Jon Slade, the chief commercial officer of the Financial
Times, said the publisher was “not surprised” to hear of another fraud scheme
based around spoofing. Last month, the Financial Times ran its own
investigation and found 25 ad exchanges had been offering fraudulent ad space,
purporting to be from FT.com.
“We are urging all actors in the supply chain to urgently
implement and adopt the Ads.txt standard,” Mr. Slade said. “It’s one of the
best bets for a cleanup that we have.”
Dow Jones, the unit of News Corp that includes The Wall
Street Journal, said it implemented Ads.txt about a month ago and echoed the
FT’s sentiment that solving the larger problem “requires the participation of
all parties involved.”
A spokesman for Turner, the Time Warner unit that
operates CNN, said it also implemented Ads.txt earlier this year.
The Economist declined to comment.
It is difficult to extrapolate exactly how much money the
scheme has made so far. Adform describes Hyphbot as “likely the biggest bot
network” to hit the online ad industry. Jay Stevens, Adform’s chief revenue
officer, gave a “conservative” estimate that, at its height, the scheme could
have been generating at least $500,000 a day.
Last December, ad-fraud detection firm White Ops
discovered a Russian ad-fraud operation called Methbot that it said was
defrauding U.S.-based online advertisers of more than $3 million a day, a
figure that some in the industry say was overstated.
Hyphbot has the potential to be “three to four times”
bigger than Methbot because it spoofed more web domains and used a larger bot
network to generate the fake traffic, according to Adform’s research findings,
outlined in a white paper published Tuesday.
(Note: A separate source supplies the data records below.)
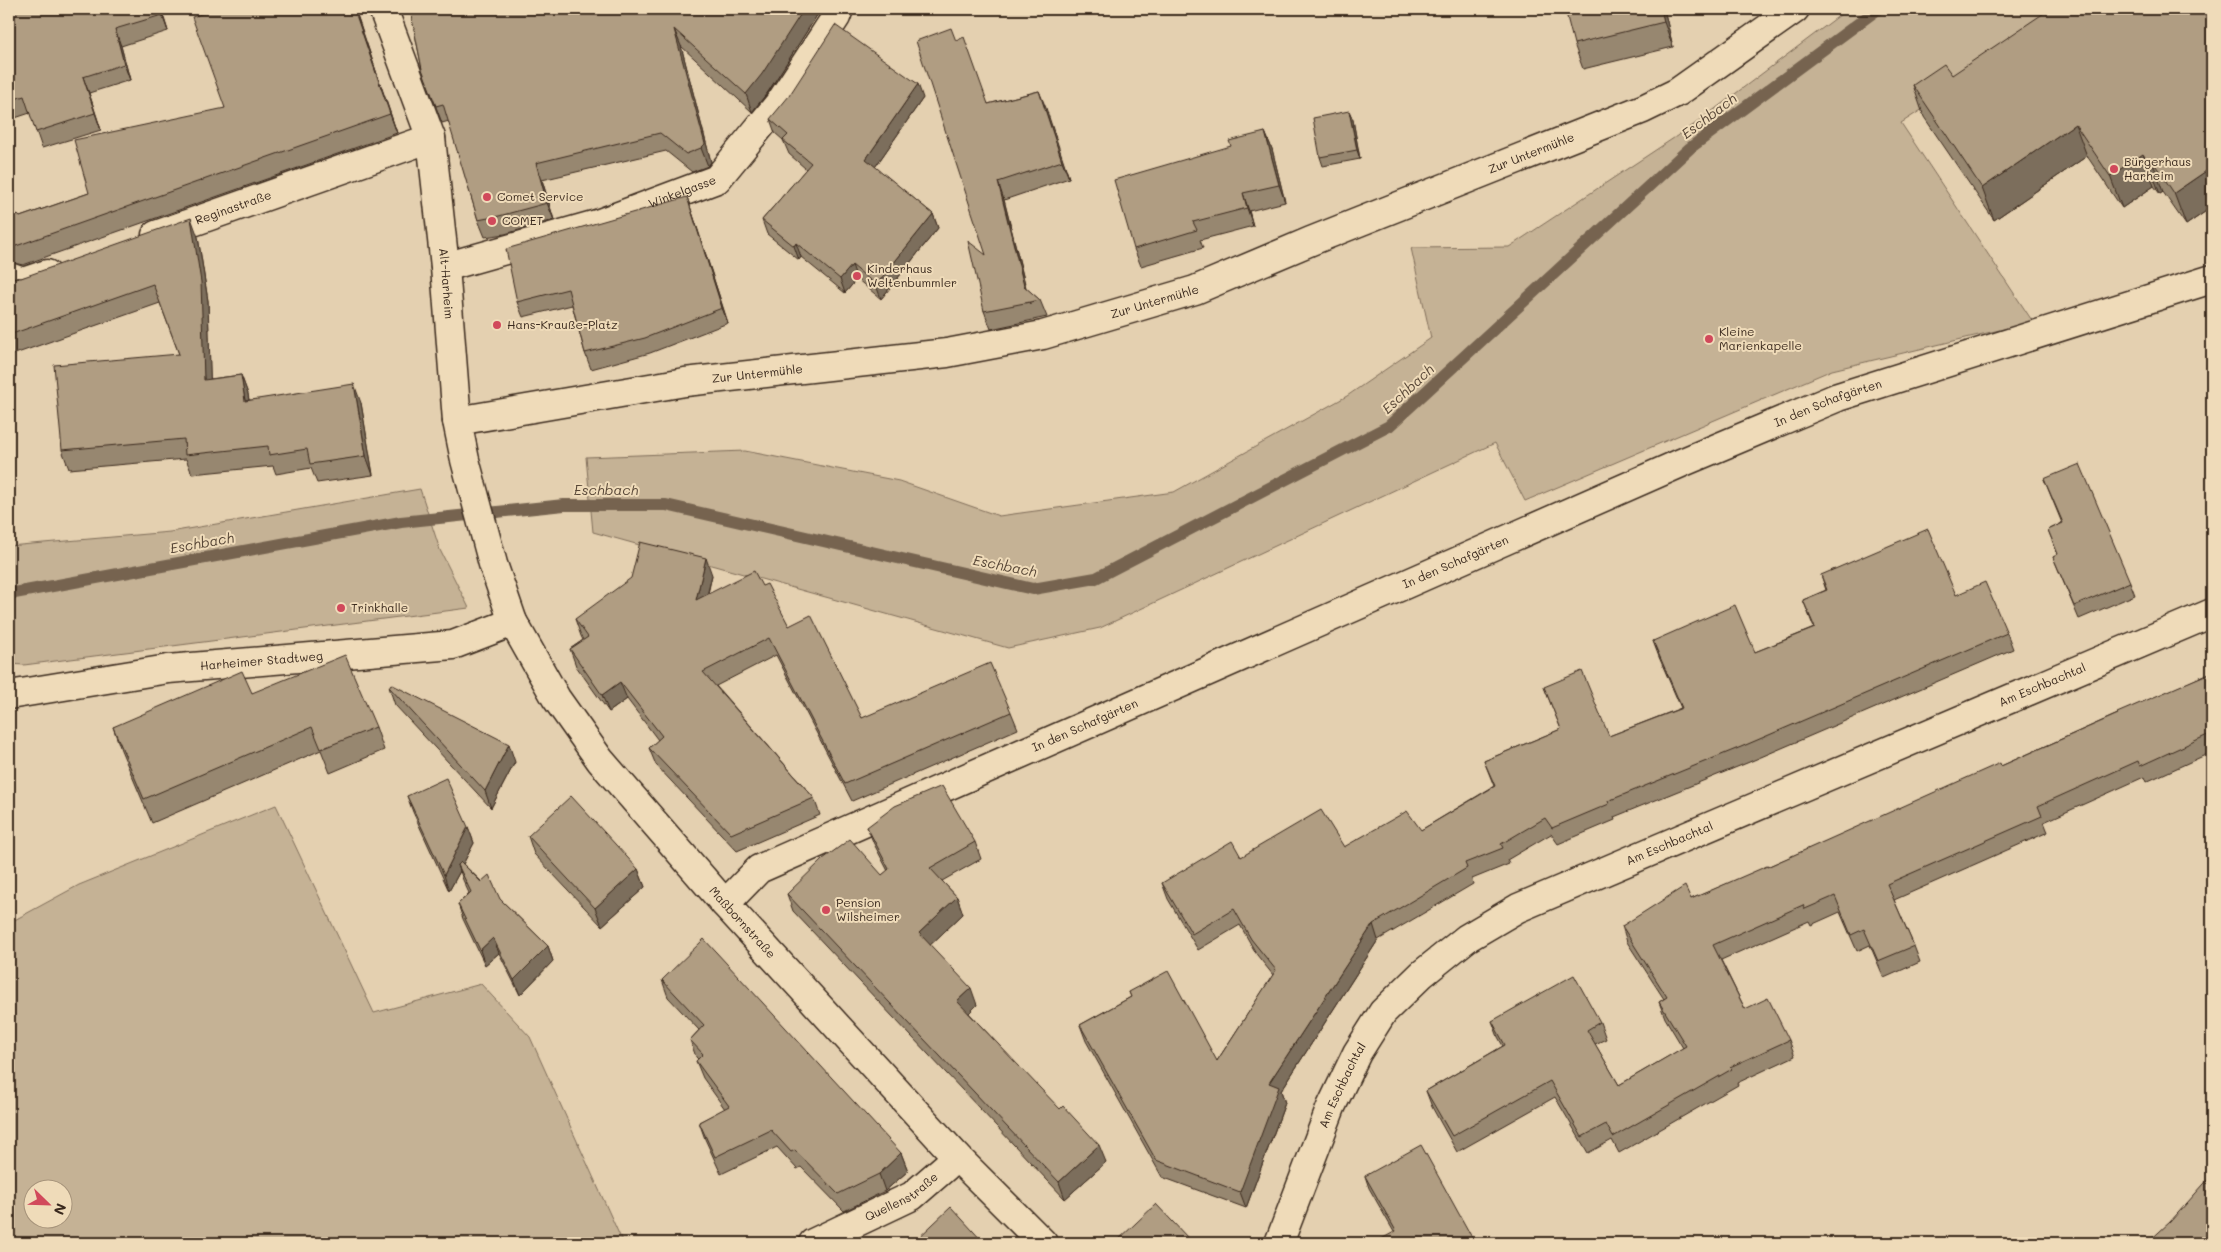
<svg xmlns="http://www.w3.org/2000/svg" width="2221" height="1252" viewBox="0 0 2221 1252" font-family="Mali,sans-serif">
<rect width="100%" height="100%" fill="#e4d0b0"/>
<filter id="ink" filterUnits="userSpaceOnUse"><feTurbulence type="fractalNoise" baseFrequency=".02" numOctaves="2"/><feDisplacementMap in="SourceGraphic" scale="10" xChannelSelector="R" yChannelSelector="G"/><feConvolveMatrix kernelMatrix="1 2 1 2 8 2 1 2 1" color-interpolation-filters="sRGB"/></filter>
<g filter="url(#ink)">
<!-- green -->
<path fill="#c5b295" stroke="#806e5a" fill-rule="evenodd" d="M1848 9H2079L1901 123 2033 322 1832 370 1525 501 1495 443 1100 628 1008 648 593 532 586 457 745 451 899 481 999 516 1174 492 1347 396 1431 338 1411 248 1509 247 1695 124Z
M420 489 440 550 469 608 24 665 9 664V546L170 532Z
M276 805 374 1013 481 984 530 1037 623 1243H9V923L79 885ZM32 1190H62V1220H32Z"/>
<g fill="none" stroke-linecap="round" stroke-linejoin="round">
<!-- stream -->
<path stroke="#766450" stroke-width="12" d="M9 594 401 522 564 505H666L1033 589 1096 578 1389 426 1690 148 1878 9"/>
<defs>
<g id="street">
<path id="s1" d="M383 9 431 138 445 267 457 421 465 460 493 564 513 622 556 698 600 760 725 904 957 1157 1043 1243"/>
<path id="s2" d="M156 235 431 138"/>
<path id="s3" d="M445 267 597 224 717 179 781 101 836 17 839 9"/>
<path d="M9 277 23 282 47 274"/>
<path id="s4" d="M457 421 685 382 947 353 1043 335 1195 290 1311 241 1643 109 1678 92 1795 9"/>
<path id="s5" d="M9 695 168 669 453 645 513 622"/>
<path id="s6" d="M725 904 759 869 1681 463 1838 397 2212 279"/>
<path id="s7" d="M813 1243 912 1196 957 1157"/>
<path id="s8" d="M1279 1243 1331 1107 1357 1053 1383 1012 1422 974 1467 938 1518 908 2212 613"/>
</g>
</defs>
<!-- street casing -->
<use href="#street" stroke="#3b2a1e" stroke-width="31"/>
<!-- street -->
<use href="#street" stroke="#efdbb9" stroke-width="28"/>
</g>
<!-- wall -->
<path fill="#978770" stroke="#3b2a1e" d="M9 9H161L168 31 121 46 130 80 89 93 101 130 42 148 30 113 9 120Z
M216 9H355L397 133 23 265 9 262V207L20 217 89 193 225 108Z
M410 9H821L768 92 752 112 681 46 711 162 708 166 692 172 666 151 542 180 554 220 505 234 485 237 478 220 449 121 442 123 422 69Z
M1039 9H1048L1040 12Z
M1664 9 1673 47 1583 69 1574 44Z
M2212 9V207L2186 225 2163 192 2160 194 2154 186 2122 208 2087 156 1994 220 1924 117 1913 85Z
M956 41 988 104 1039 91 1069 178 1004 200 1026 288 1040 300 1047 317 991 329 984 311 986 255Z
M923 98 875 167 933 214 938 228 881 299 857 279 845 293 801 257 799 260 767 234 762 220 806 169 789 154 783 140 775 133 770 119Z
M1349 111 1353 120 1360 159 1323 166 1320 157Z
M1265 132 1272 149 1285 202 1249 211 1253 226 1200 240 1203 248 1141 266 1134 249 1231 146Z
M692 212 728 323 650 353 591 369 585 353 572 305 523 317 517 302Z
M198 237 208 301 210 379 241 375 248 394 249 400 361 403 373 475 317 483 311 468 276 474 273 466 192 474 186 459 69 469 62 450 179 354 160 303 9 356V277L21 278Z
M2044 479 2130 582 2135 595 2079 619 2053 557 2058 555 2048 530 2062 523Z
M712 575 708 594 762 586 789 626 862 718 1011 712 1018 729 852 801 776 655 716 686 814 798 820 815 737 851 656 765 649 748 658 740 627 699 609 712 576 666 570 649 583 640 581 636 575 619Z
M1821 575 1956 595 2007 633 2013 649 1747 763 1614 817 1615 820 1558 844 1551 834 1507 860 1509 864 1472 879 1473 884 1378 940 1281 1091 1285 1103 1246 1208 1162 1177 1086 1041 1080 1025 1131 997 1129 992 1217 1061 1273 975 1257 955 1240 925 1198 950 1168 899 1162 883 1241 857 1344 847 1421 830 1494 786 1484 761 1561 729 1544 687 1609 736 1681 708 1659 657 1653 641 1755 652 1814 628 1803 600 1826 590Z
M2212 672V752L2146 782 2144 777 2044 822 2048 832 1894 900 1914 946 1920 962 1884 978 1870 945 1857 951 1840 912 1811 925 1809 921 1721 960 1745 1009 1789 1040 1795 1056 1737 1083 1738 1085 1619 1153 1612 1140 1588 1153 1555 1097 1457 1152 1432 1107 1426 1091 1503 1046 1498 1037 1492 1021 1600 1022 1606 1039 1595 1044 1619 1085 1683 1048 1665 1018 1659 1002 1664 999 1627 942 1622 926 1691 899 1767 867 2001 766Z
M389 687 515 762 491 808 395 705Z
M252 693 376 727 384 750 330 773 321 750 152 823 121 750 113 727Z
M407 796 468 827 474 843 463 864 500 899 548 946 553 961 520 995 499 953 485 965 463 919 458 904 469 893 463 880 460 871 449 891 413 812Z
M867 827 975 842 981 859 942 881 957 897 963 914 930 945 977 1005 969 1013 1106 1162 1065 1199 793 911 787 894 882 875 888 871 874 844Z
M528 836 638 869 645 887 602 926 534 854Z
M662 980 901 1153 908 1171 885 1191 844 1211 801 1167 797 1169 777 1147 721 1174 705 1139 699 1122 725 1109 703 1078 696 1061 698 1059 696 1057 690 1040 699 1030 668 997Z
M1365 1176 1475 1243 1394 1232 1369 1188Z"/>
<!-- shaded-wall -->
<path fill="#7b6e5b" stroke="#3b2a1e" d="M160 9H161L168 31 162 15Z
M354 9H355L397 133 390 114Z
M804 9H821L768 92 752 112 746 94Z
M1661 9H1664L1673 47 1664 22Z
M115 29 121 46 130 80 124 64Z
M674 29 681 46 711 162 708 166 701 148Z
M83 77 89 93 101 130 95 113Z
M918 84 923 98 871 173 866 159Z
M1039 91 1046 108 1069 178 1062 161Z
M1349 111 1353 120 1360 159 1357 150Z
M2075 124 2087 156 1994 220 1982 188Z
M1265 132 1272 149 1285 202 1279 185Z
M2143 154 2154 186 2122 208 2110 176Z
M2152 160 2163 192 2160 194 2148 162Z
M536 163 542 180 554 220 547 203Z
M2212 167V207L2186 225 2174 193Z
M998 182 1004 200 1030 304 1024 286Z
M1243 193 1249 211 1253 226 1247 208Z
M687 197 692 212 728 323 722 308Z
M933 214 938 228 881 299 876 285Z
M191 218 198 237 208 301 211 399 204 380Z
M796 243 801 257 799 260 794 246Z
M852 265 857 279 845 293 840 279Z
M241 375 248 394 252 420 245 401Z
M354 384 361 403 373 475 366 456Z
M706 558 712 575 702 617 696 600Z
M620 682 627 699 609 712 602 695Z
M509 744 515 762 491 808 485 791Z
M468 827 474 843 460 870 458 865 460 871 449 891 444 875Z
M638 869 645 887 602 926 595 908Z
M957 897 963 914 925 950 919 933Z
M1373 924 1378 940 1281 1091 1285 1103 1246 1208 1240 1192 1269 1083Z
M493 938 499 953 485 965 480 950Z
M548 946 553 961 520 995 514 980Z
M971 988 977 1005 964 1018 957 1001Z
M1099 1145 1106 1162 1065 1199 1059 1182Z
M901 1153 908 1171 885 1191 879 1174Z
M1188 1238 1190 1243H1183Z"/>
<!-- building -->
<path fill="#b09d82" stroke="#3b2a1e" d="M9 9H160L162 15 115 29 124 64 83 77 95 113 36 132 24 96 9 101Z
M216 9H354L390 114 16 246 9 245V207L20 217 89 193 74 140 225 108 192 17Z
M410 9H804L762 74 746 94 674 29 705 144 701 148 686 154 660 133 536 163 547 203 499 216 478 220 443 104 436 106 422 69Z
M1565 9H1661L1664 22 1574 44Z
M2050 9H2212V167L2174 193 2152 160 2148 162 2143 154 2110 176 2075 124 1982 188 1913 85 1944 64 1952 75Z
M835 25 918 84 866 159 933 214 876 285 852 265 840 279 796 243 794 246 762 220 811 163 783 140 788 135 770 119 789 96Z
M951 28 956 41 964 37 988 104 1039 91 1062 161 998 182 1024 286 1040 300 984 311 968 241 986 255 916 41Z
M1349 111 1357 150 1320 157 1313 118Z
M1265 132 1279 185 1243 193 1247 208 1193 222 1197 230 1134 249 1114 180 1231 146 1229 141Z
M687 197 722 308 645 338 585 353 568 289 517 302 506 249Z
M191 218 201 282 204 380 241 375 245 401 354 384 366 456 310 464 307 449 269 455 268 446 185 455 184 439 62 450 54 365 179 354 153 284 9 335V277L21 278Z
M2212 449V463L2207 452Z
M2080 464 2130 582 2074 606 2053 557 2058 554 2048 530 2063 523 2044 479Z
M1928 529 1956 595 1985 582 2007 633 1741 747 1608 801 1609 804 1552 828 1545 818 1501 844 1503 848 1465 863 1467 868 1373 924 1269 1083 1279 1087 1240 1192 1156 1160 1080 1025 1131 997 1129 992 1168 971 1217 1061 1276 970 1251 939 1234 909 1192 934 1162 883 1232 841 1241 857 1321 810 1344 847 1407 811 1421 830 1495 786 1484 761 1561 729 1544 687 1582 671 1609 736 1682 708 1653 641 1735 605 1755 652 1815 628 1803 600 1827 590 1821 575Z
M640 542 706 558 696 600 754 571 762 586 767 584 789 626 811 615 862 718 990 663 1011 712 845 784 769 638 703 672 814 798 731 834 649 748 662 736 620 682 602 695 570 649 588 637 575 619 631 578Z
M345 655 376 727 321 749 312 727 144 799 113 727 242 671 252 693Z
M2212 672V733L2140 766 2138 761 2038 806 2042 816 1887 884 1914 946 1878 961 1864 929 1851 935 1835 896 1805 909 1803 905 1713 945 1745 1009 1768 998 1789 1040 1730 1067 1732 1069 1613 1137 1606 1124 1582 1137 1550 1081 1452 1136 1426 1091 1505 1045 1492 1021 1574 975 1600 1022 1587 1030 1619 1085 1686 1046 1659 1002 1667 997 1622 926 1685 886 1691 899 1767 866V867L2000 763 2001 766 2118 714 2117 713Z
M391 684 509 744 485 791 389 687Z
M446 778 468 827 444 875 407 796Z
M942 786 975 842 930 868 957 897 919 933 971 988 957 1001 1060 1109 1063 1106 1099 1145 1059 1182 787 894 823 859 850 839 882 875 889 869 867 827 895 806Z
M571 796 638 869 595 908 528 836Z
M461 862 481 882 489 875 500 899 548 946 514 980 493 938 480 950 458 904 471 892 458 865Z
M704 939 901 1153 879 1174 838 1194 795 1150 791 1152 771 1130 715 1157 699 1122 729 1106 696 1061 703 1054 690 1040 704 1025 662 980Z
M1421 1145 1475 1243H1374L1396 1231 1365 1176Z
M2212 1175V1243H2147L2170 1222Z
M1156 1204 1188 1238 1183 1243H1117L1116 1242Z
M951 1207 984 1243H913Z"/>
</g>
<!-- markers -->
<g fill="#d1495b" stroke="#efdbb9" stroke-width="2">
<circle cx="2114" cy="169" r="5"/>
<circle cx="487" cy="197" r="5"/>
<circle cx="492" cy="221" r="5"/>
<circle cx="857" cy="276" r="5"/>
<circle cx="497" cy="325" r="5"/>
<circle cx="1709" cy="339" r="5"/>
<circle cx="341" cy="608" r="5"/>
<circle cx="826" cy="910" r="5"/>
</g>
<g text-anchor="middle" stroke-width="4" stroke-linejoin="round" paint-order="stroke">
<!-- street labels -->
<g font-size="12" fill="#3b2a1e" stroke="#efdbb9">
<text dy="4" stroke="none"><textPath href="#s4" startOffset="1114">Zur Untermühle</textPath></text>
<text dy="4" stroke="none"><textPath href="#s3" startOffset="249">Winkelgasse</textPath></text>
<text dy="4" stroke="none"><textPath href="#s2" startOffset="82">Reginastraße</textPath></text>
<text dy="4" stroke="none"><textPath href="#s1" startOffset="284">Alt-Harheim</textPath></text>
<text dy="4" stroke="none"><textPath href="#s4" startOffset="709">Zur Untermühle</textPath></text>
<text dy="4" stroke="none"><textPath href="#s4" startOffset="304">Zur Untermühle</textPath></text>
<text dy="4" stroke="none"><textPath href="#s6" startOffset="1215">In den Schafgärten</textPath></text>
<text dy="4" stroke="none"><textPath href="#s6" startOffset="810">In den Schafgärten</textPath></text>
<text dy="4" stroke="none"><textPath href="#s5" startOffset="255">Harheimer Stadtweg</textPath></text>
<text dy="4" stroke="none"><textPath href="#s8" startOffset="995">Am Eschbachtal</textPath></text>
<text dy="4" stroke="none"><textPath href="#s6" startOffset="405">In den Schafgärten</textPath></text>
<text dy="4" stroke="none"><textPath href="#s8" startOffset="590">Am Eschbachtal</textPath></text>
<text dy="4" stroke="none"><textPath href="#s1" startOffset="1010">Maßbornstraße</textPath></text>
<text dy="4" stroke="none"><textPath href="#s8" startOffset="170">Am Eschbachtal</textPath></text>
<text dy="4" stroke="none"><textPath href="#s7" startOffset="100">Quellenstraße</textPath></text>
</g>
<!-- poi labels -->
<g font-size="12" fill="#3b2a1e" stroke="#efdbb9" text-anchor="start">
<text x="2124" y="166">Bürgerhaus<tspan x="2124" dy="14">Harheim</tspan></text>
<text x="497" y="201">Comet Service</text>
<text x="502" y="225">COMET</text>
<text x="867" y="273">Kinderhaus<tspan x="867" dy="14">Weltenbummler</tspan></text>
<text x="507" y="329">Hans-Krauße-Platz</text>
<text x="1719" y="336">Kleine<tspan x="1719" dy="14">Marienkapelle</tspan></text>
<text x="351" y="612">Trinkhalle</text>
<text x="836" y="907">Pension<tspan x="836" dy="14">Wilsheimer</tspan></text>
</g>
<!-- water labels -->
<g font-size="14" font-style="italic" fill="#584737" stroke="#efdbb9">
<text transform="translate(1709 116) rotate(-37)" y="5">Eschbach</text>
<text transform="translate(1408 389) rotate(-43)" y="5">Eschbach</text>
<text x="606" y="495">Eschbach</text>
<text transform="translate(202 543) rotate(-10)" y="5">Eschbach</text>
<text transform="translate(1005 566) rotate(11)" y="5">Eschbach</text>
</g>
</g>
<!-- margin -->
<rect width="2221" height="1252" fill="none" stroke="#efdbb9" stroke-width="30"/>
<rect x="15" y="15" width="2191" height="1222" fill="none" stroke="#3b2a1e" stroke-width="2" filter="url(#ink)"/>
<!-- north arrow -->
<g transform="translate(48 1204) rotate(113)"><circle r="24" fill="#efdbb9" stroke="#a7947b"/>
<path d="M0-4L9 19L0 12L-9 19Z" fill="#d1495b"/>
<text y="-8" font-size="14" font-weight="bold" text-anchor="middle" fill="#3b2a1e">N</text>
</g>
</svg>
An estimated $6.5 billion in ad spending is expected to
be wasted this year due to fraud, according to a report released in May by
White Ops and the Association of National Advertisers. But, that amount is down
10% from 2016, suggesting some industry efforts to tackle the problem may be
working.
Ads.txt is a mechanism that allows publishers to display
to ad buyers all the legitimate sellers of their ad inventory via a text file
on their websites. Buyers and their ad-tech vendors can crawl those files —such
as thisone from WSJ.com—and know to only to buy a particular website’s ads from
those listed sellers.
More than 36,000 web domains have adopted Ads.txt since
it was introduced five months ago by the Interactive Advertising Bureau, the
U.S. trade body said.
Publishers adopting Ads.txt isn’t a full solution. It
requires everyone else in the chain—from ad buyers to demand-side platforms and
ad exchanges—to sign up and ensure the files are updated and scraped regularly
in order for the initiative to work effectively.
Aside from Ads.txt, Adform has also listed other
suggested remedies in its Hyphbot white paper, which include encouraging
ad-tech vendors to check their data warehouses for suspicious patterns of bid
requests outlined in its report and shutting off associated networks.